Saturday, September 27, 2008

Mississippi Debate: Not Quite a Draw

Barack Obama won.


For voters who watched only the first half-hour, it was a knockout. John McCain has yet to figure out how to fold his "reform" message into his economic message. It’s a mess. Last night, lacking the stomach to mount a vigorous defense of boneheaded Republican economic theory, he babbled on about earmarks so relentlessly that Obama finally had enough, pointing out that his opponent was obsessing about budgetary chump change. (It’s about time a Democrat took this tack. $18 billion? That’s it? Pork barrel spending is the price of representative democracy. I’d like to see more of it, if it would facilitate good legislation on the big stuff.)

When Lehrer turned to foreign policy, McCain evened things up by projecting strength and reminding voters of his experience. Obama looked presidential enough, but his mastery of the material almost worked against him. Fewer facts and more focus on the big picture would have been more effective. (But thankfully, we’re long past 2000, when the media spin-meisters decreed that Al Gore’s sighs and whispers trumped his intellectual qualifications. Eight years of watching Dubya govern by the seat of his running shorts has made intelligence acceptable again.)


I was glad to see Obama stand fairly strong when Lehrer pressed him on what he would sacrifice on the altar of the Big Bailout, but I would have rather he had said, essentially: Nothing, Jim. The Washington media is always looking for another Paul Tsongas. They won’t be satisfied until Social Security is privatized or gone. Let’s take a lesson from the Republicans. They never give an inch on their tax cut promises, no matter how many wars they start or budgets they bust. That’s why they’re the tax cut party. We need to stand on our solutions, not shrink from them.


I have a lot of problems with Barack Obama.

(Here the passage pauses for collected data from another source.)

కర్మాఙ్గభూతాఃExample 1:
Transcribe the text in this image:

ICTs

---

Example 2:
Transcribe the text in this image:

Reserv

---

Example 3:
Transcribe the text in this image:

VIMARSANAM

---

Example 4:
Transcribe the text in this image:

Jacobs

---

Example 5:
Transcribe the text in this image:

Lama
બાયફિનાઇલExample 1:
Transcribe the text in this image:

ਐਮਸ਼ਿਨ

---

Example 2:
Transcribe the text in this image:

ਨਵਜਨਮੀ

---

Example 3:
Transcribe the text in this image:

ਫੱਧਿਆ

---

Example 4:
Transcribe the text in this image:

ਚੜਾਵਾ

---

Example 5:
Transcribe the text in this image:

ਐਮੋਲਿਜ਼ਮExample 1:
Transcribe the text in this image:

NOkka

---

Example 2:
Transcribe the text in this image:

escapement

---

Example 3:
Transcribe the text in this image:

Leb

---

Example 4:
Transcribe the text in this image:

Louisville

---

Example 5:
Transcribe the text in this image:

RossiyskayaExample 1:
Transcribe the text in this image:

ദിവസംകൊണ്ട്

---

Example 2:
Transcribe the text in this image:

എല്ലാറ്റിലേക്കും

I don’t like the way he obtained the Democratic nomination, and I have doubts about his commitment to fulfilling his promises. But he looked good last night.


I hope he thanks Hillary Clinton for the mortal combat she provided in the primaries. He wouldn’t have won the debate without her.

2 comments:

Anonymous said...

Why is Nancy Pelosi unable to get the Democrats in the house to vote for the bail out? 60 democrats voted against it according to democratic biased CNN. Who's worse the Pelosi or Palin? Bush missed on 12, but Pelosi missed on 60.

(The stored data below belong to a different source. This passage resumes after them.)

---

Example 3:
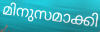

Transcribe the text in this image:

മിനുസമാക്കി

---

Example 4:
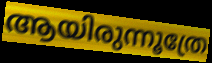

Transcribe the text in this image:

ആയിരുന്നൂത്രേ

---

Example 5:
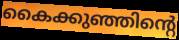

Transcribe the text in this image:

കൈക്കുഞ്ഞിന്റെ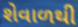
શેવાળથી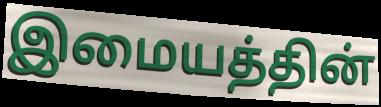
இமையத்தின்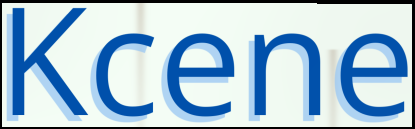
KceneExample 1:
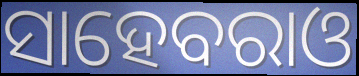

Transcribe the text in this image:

ସାହେବରାଓ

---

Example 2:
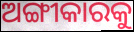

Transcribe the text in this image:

ଅଙ୍ଗୀକାରକୁ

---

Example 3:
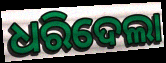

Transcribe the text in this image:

ଧରିଦେଲା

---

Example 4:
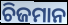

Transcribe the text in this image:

ଚିଜମାନ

Someone needs to write Pelosi a sternly worded letter!

MRS

Anonymous said...

Have you reviewed the stellar education of VP candidates?

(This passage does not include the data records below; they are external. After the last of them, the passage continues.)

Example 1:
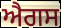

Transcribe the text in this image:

ਐਗਸ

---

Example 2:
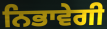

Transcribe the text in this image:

ਨਿਭਾਵੇਗੀ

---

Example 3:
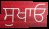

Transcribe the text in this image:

ਸੁਖਾਓ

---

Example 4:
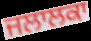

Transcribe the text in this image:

ਜਲਾਲਕਾ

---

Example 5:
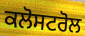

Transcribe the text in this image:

ਕਲੋਸਟਰੋਲ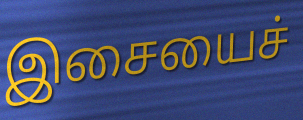
இசையைச்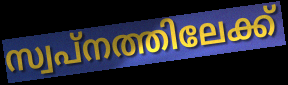
സ്വപ്നത്തിലേക്ക്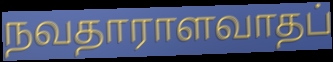
நவதாராளவாதப்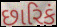
છારિકં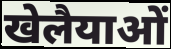
खेलैयाओं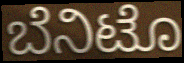
ಬೆನಿಟೊ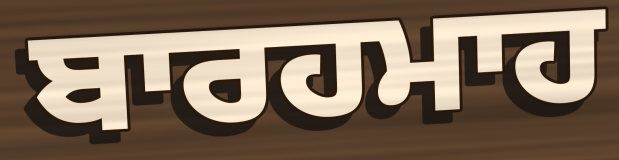
ਬਾਰਹਮਾਹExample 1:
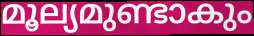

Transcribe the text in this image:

മൂല്യമുണ്ടാകും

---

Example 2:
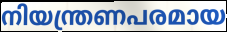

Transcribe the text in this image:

നിയന്ത്രണപരമായ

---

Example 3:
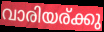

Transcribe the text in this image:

വാരിയര്ക്കു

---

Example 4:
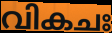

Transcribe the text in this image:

വികചഃ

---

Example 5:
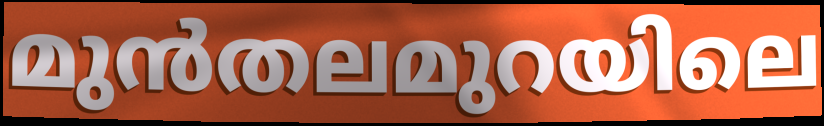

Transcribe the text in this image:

മുൻതലമുറയിലെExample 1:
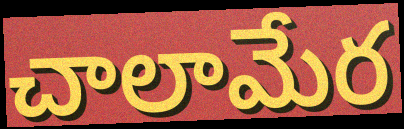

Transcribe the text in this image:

చాలామేర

Palin - She attended 4 colleges over 5 years to get a BS in communications-journalism. Yale, Harvard, Cornell, and Princeton? No. Hawaii Pacific, North Idaho, U of Idaho, and Matanuska-Susitna. On a positive note, she was named second runner-up in the Miss Alaska contest and awarded "Miss Congeniality". No wories, education is over rated.

Biden - Attended University of Delaware and graduated #506 out of 688 students with a BA in history and political science. What was next, Harvard? No. He graduated from Syracuse University College of Law where he was ranked 76 out of 85. What does it take to get into SU!!! The icing on the cake is that he described himself as "a lazy student". By the way, as a self proclaimed "lazy student" he was supprisingly caught "inadvertently" plagiarizing 5 pages of a law review article. The good news is that a tiger frequently changes its stripes.

I feel over qualified for VP of the United States. It just goes to show you ANYONE can be the President or at least the Vice President.